The fish had been stolen from an Indian who lived down the stream. The fox had been passing near the Indian’s wigwam. He saw the fish hanging by the fire. It was cleaned and ready to cook.
“What a tasty breakfast!” thought the fox. “I think I will watch the man eat.”
Soon the Indian went into the wigwam. The fox slipped up to the fire. He seized the fish, and ran away with it.
When the Indian came back, he had no breakfast. The fish was gone. No fox was to be seen.
The fox ran along, feeling much pleased with himself.[Pg 76]
“What a cunning fox I am,” he chuckled. “I will play another foxy trick. This time it shall be on the bear I see coming.”
He ran up a tree that had been bent half way to earth by the West Wind. There he began to eat his fish. He smacked his lips so loudly that the bear heard him.
The bear stopped under the tree, and asked, “What are you eating that tastes so good?”
For answer the fox threw down a bit of the fish. The bear smacked his lips and cried, “More! More!”
“Go to the river, swim out to the big log, and catch your own fish,” called the fox. “It’s very easy! Just drop your tail into the water. Hold it there till a fish comes along and bites, then pull it up. That is the way I catch my fish. You can catch all the fish you want with your own tail.”
The bear hurried on to the river. He[Pg 77] swam to the log and dropped his tail into the water, as the fox had advised.
All day he sat and fished with his tail,—for bears then had very long tails.
The sun set, but no fish had pulled his tail. All night the bear sat on the log and fished. Cold North Wind blew his breath over the water. The river grew still and white.
Towards morning, the bear felt that his tail was getting very heavy. Now at last he was sure he had a fish. He tried to pull it up. But alas! his tail was frozen fast in the ice.
Then the fox came along. He laughed long and loudly at the bear, and asked if the fishing was good.
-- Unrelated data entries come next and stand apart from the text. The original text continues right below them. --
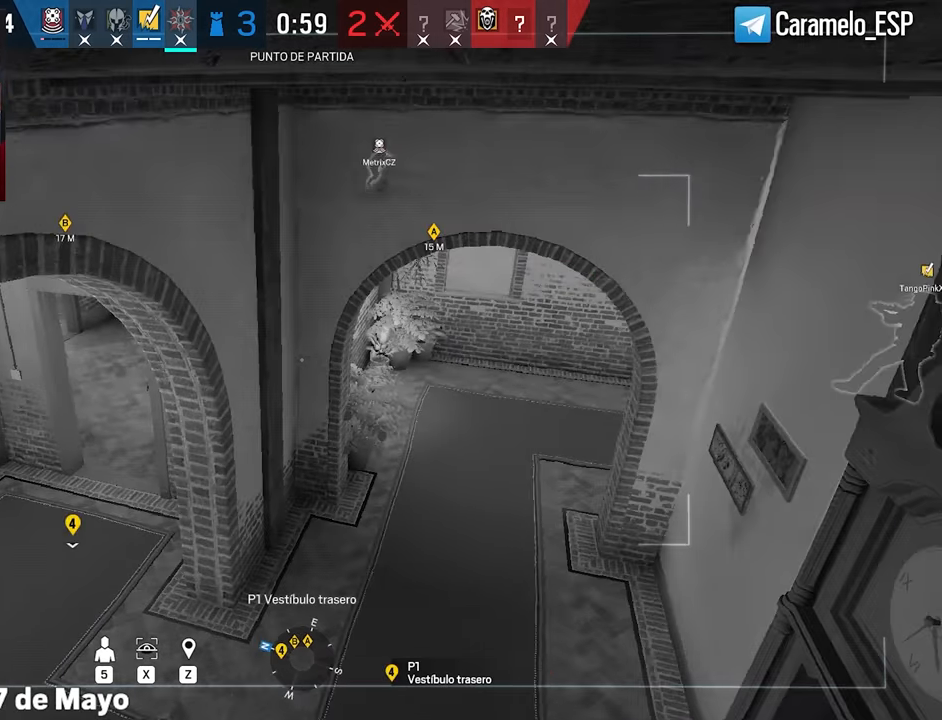
{"keys": [], "mouse": [], "events": []}
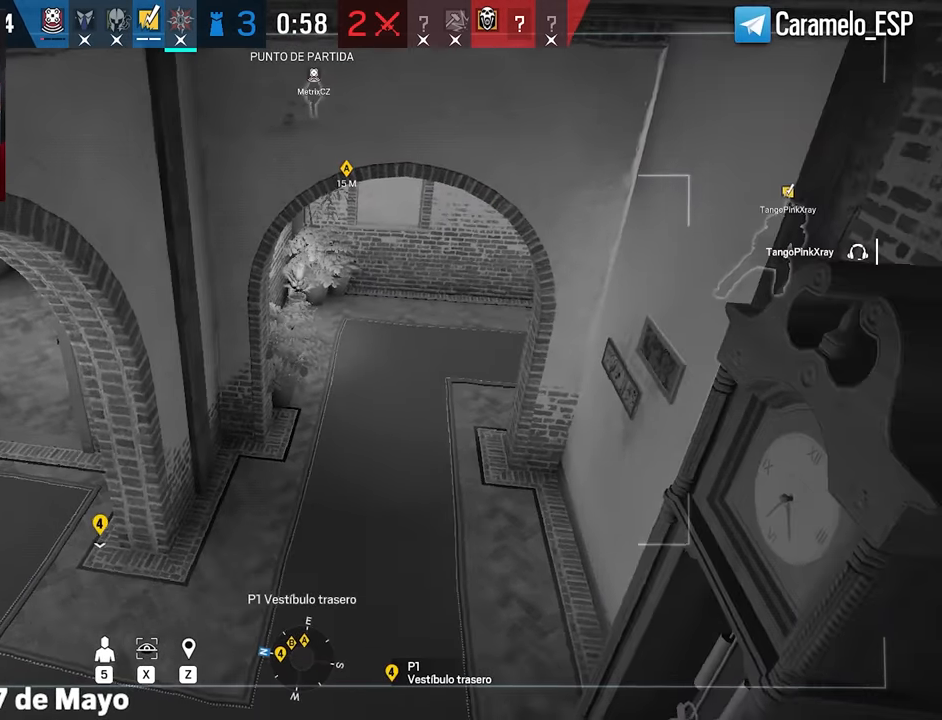
{"keys": [], "mouse": [], "events": []}
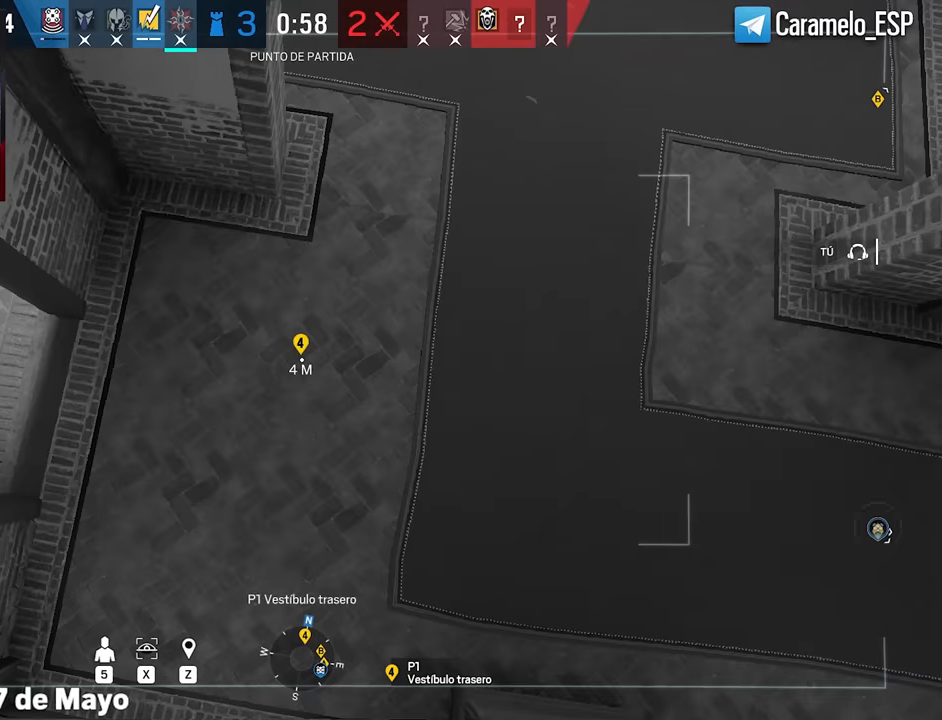
{"keys": [], "mouse": [], "events": []}
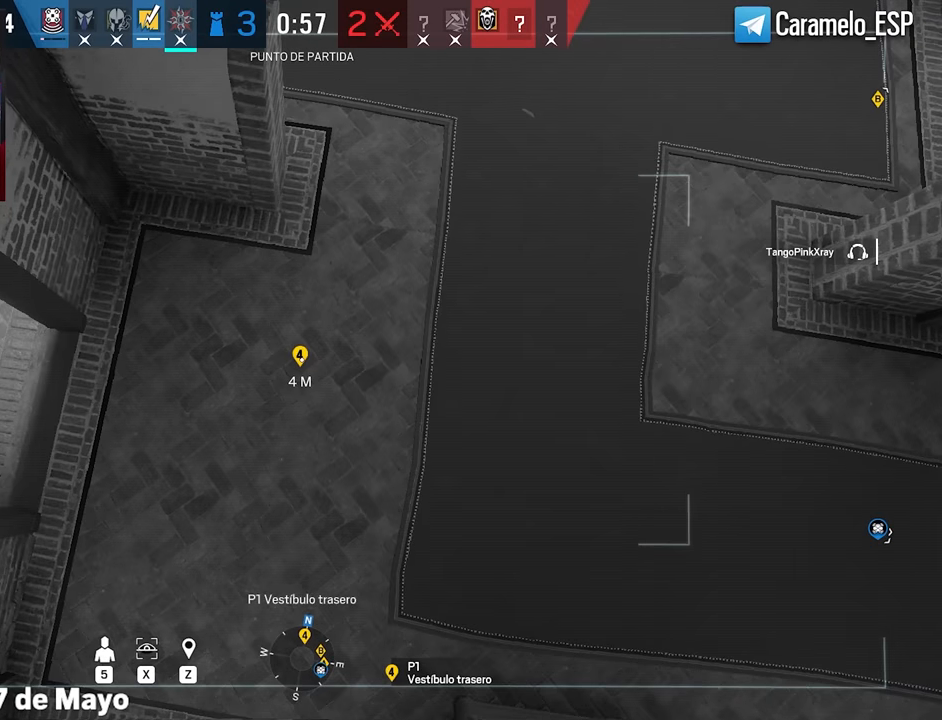
{"keys": ["z"], "mouse": [], "events": [[450, "z", "down"]]}
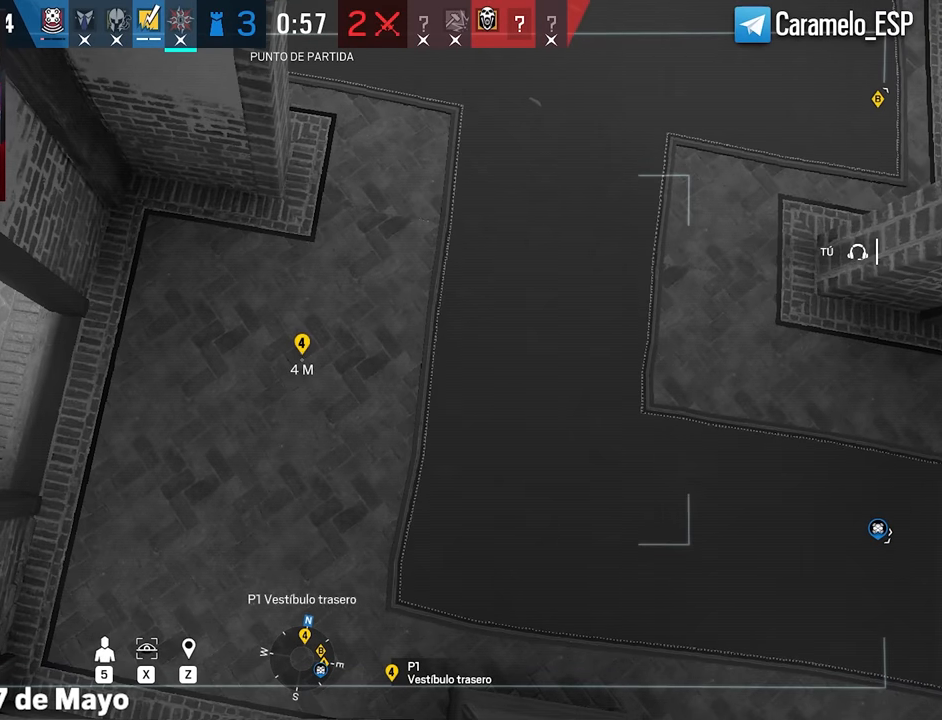
{"keys": [], "mouse": [], "events": [[50, "z", "up"], [134, "z", "down"], [234, "z", "up"]]}
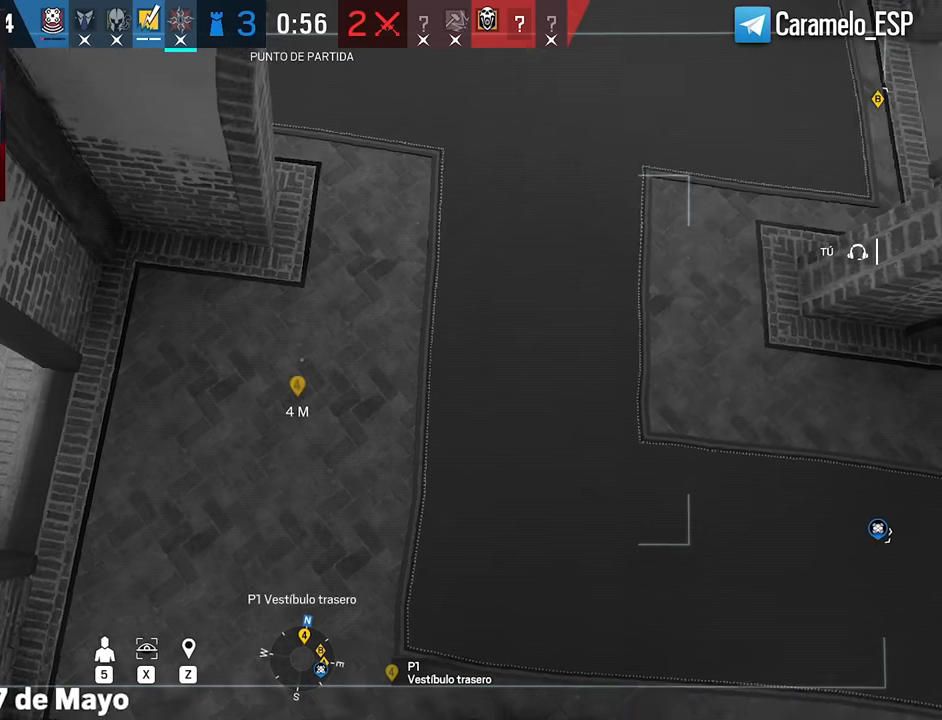
{"keys": [], "mouse": [], "events": []}
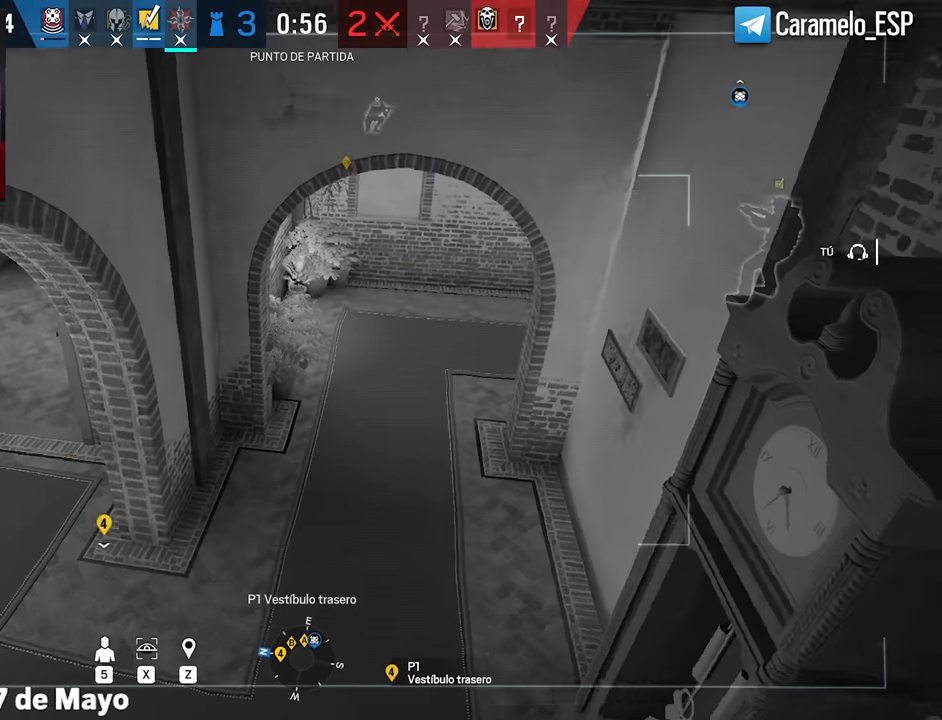
{"keys": [], "mouse": [], "events": []}
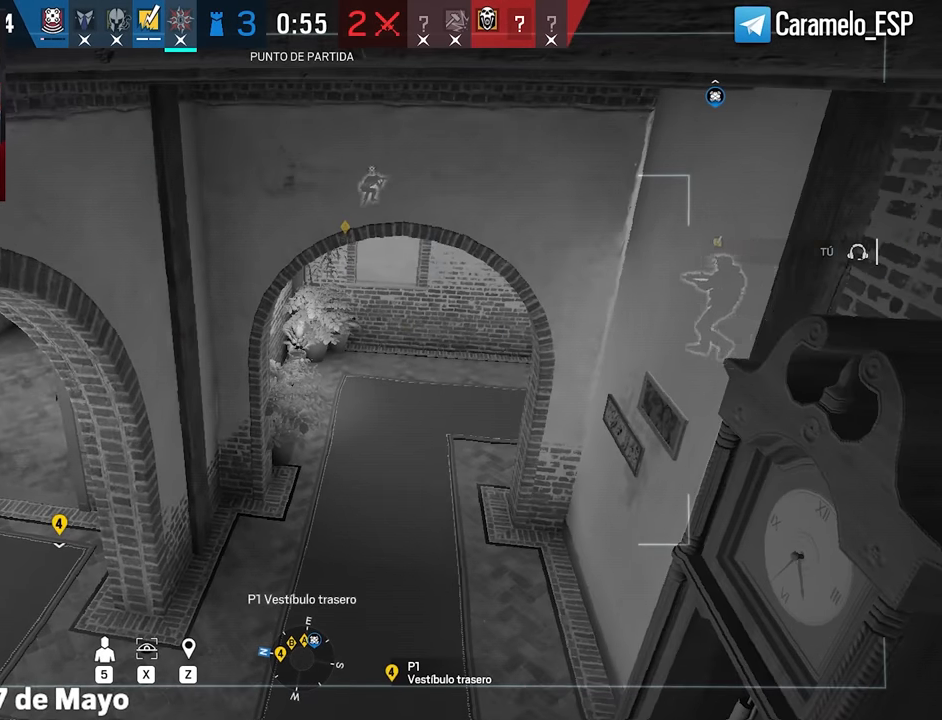
{"keys": ["e"], "mouse": [], "events": [[100, "e", "down"], [184, "e", "up"], [467, "e", "down"]]}
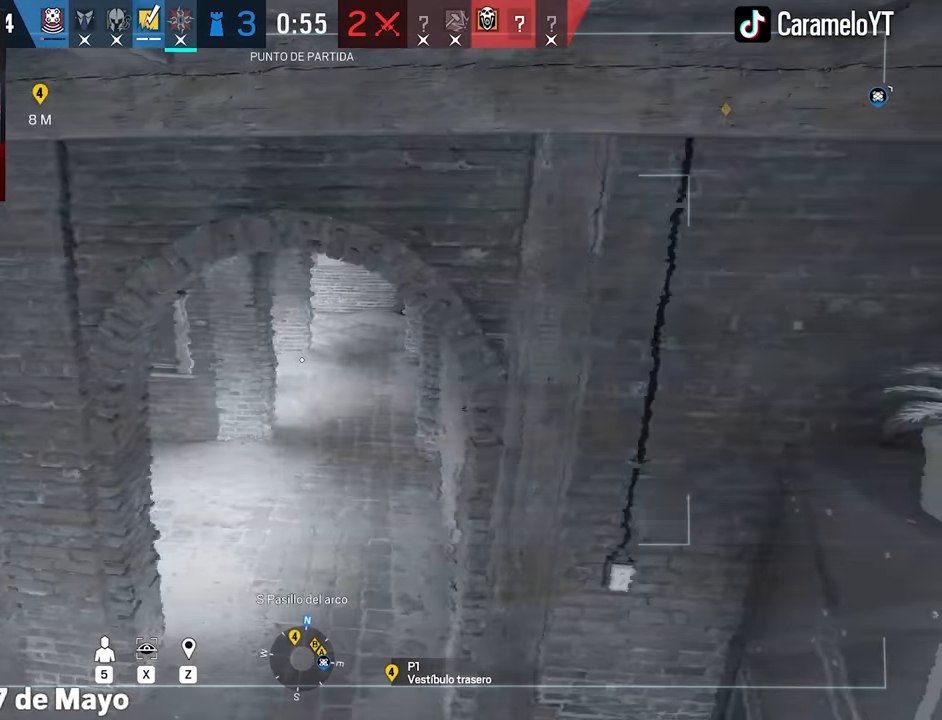
{"keys": ["q"], "mouse": [], "events": [[117, "e", "up"], [200, "5", "down"], [300, "5", "up"], [484, "q", "down"]]}
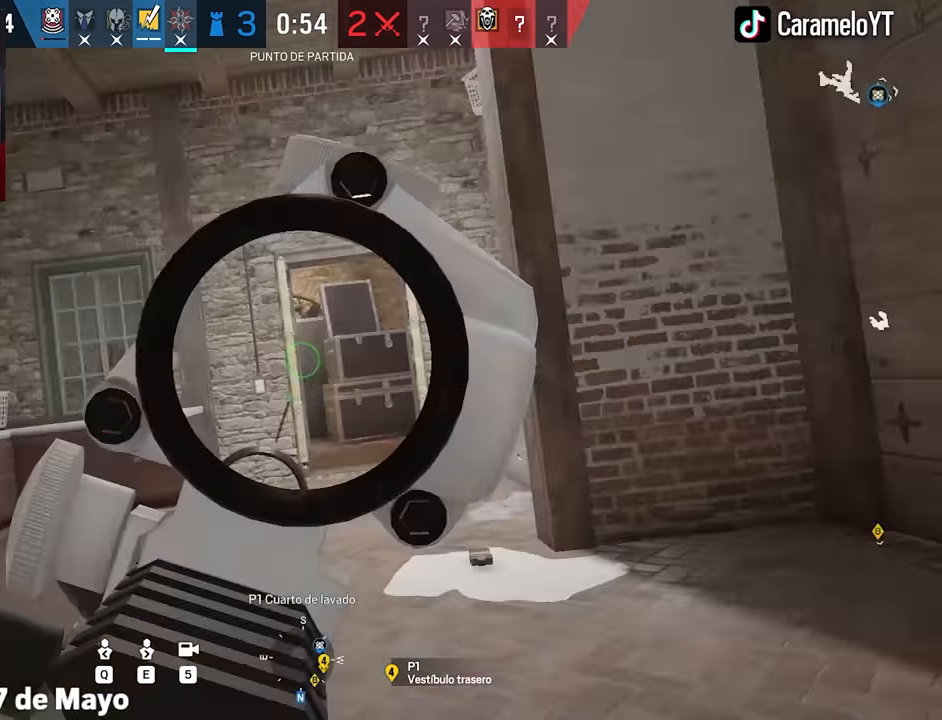
{"keys": [], "mouse": [], "events": [[84, "q", "up"], [317, "e", "down"], [450, "e", "up"]]}
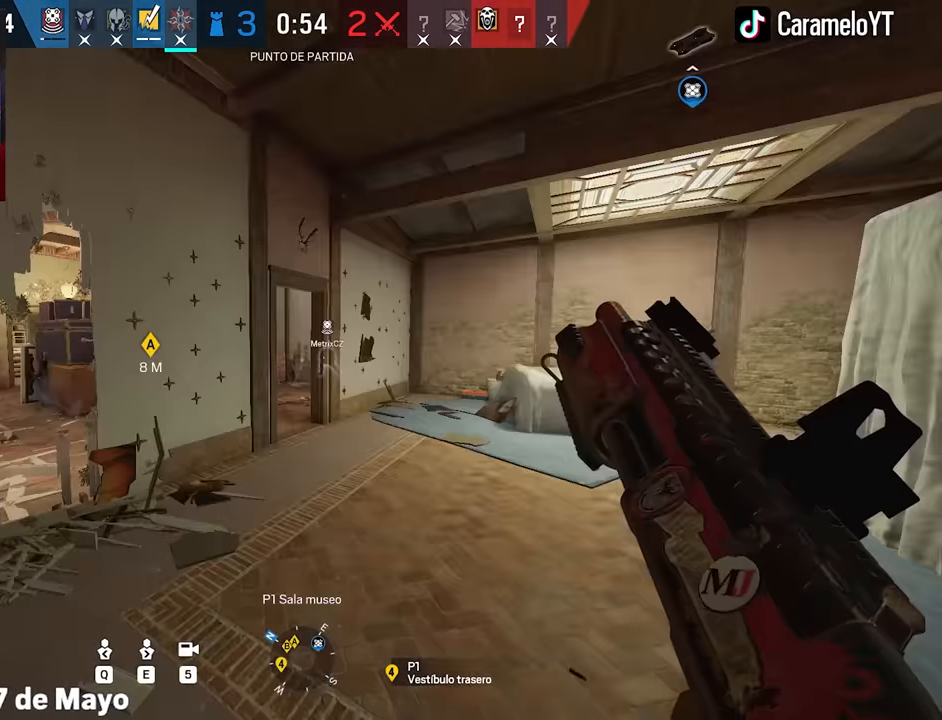
{"keys": ["5"], "mouse": [], "events": [[467, "5", "down"]]}
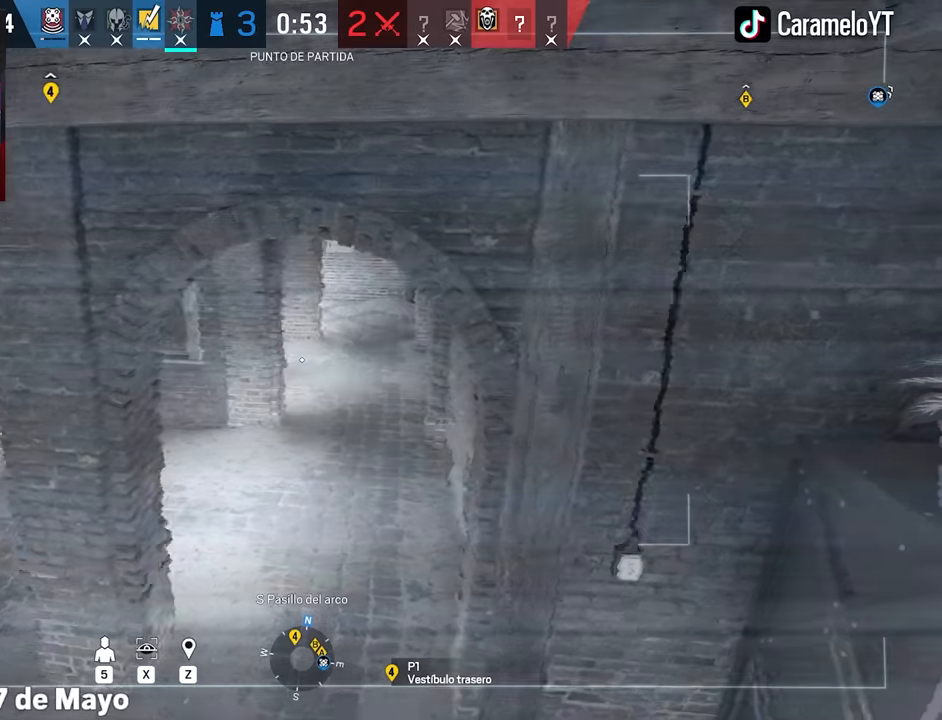
{"keys": [], "mouse": [], "events": [[100, "5", "up"]]}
Some dogs heard the fox, and came tearing through the thick underbrush. They saw the fox and started after him.
The fox slyly led them on to the frozen river toward the bear. The bear saw them[Pg 78] coming, and called to the fox to go around some other way. The fox made believe he did not hear, and came straight on to the bear to ask him what he had said.
The dogs leaped upon the bear. The bear struggled. He gave one great pull, and freed himself from the ice. He struck at the dogs so fiercely with his great paws, that they soon left him, and went on after the fox.
Dogs have been running after foxes ever since.
When the bear got his breath, he stood up and looked around at his tail. He found he had only a small piece left. Most of his tail had been left in the ice.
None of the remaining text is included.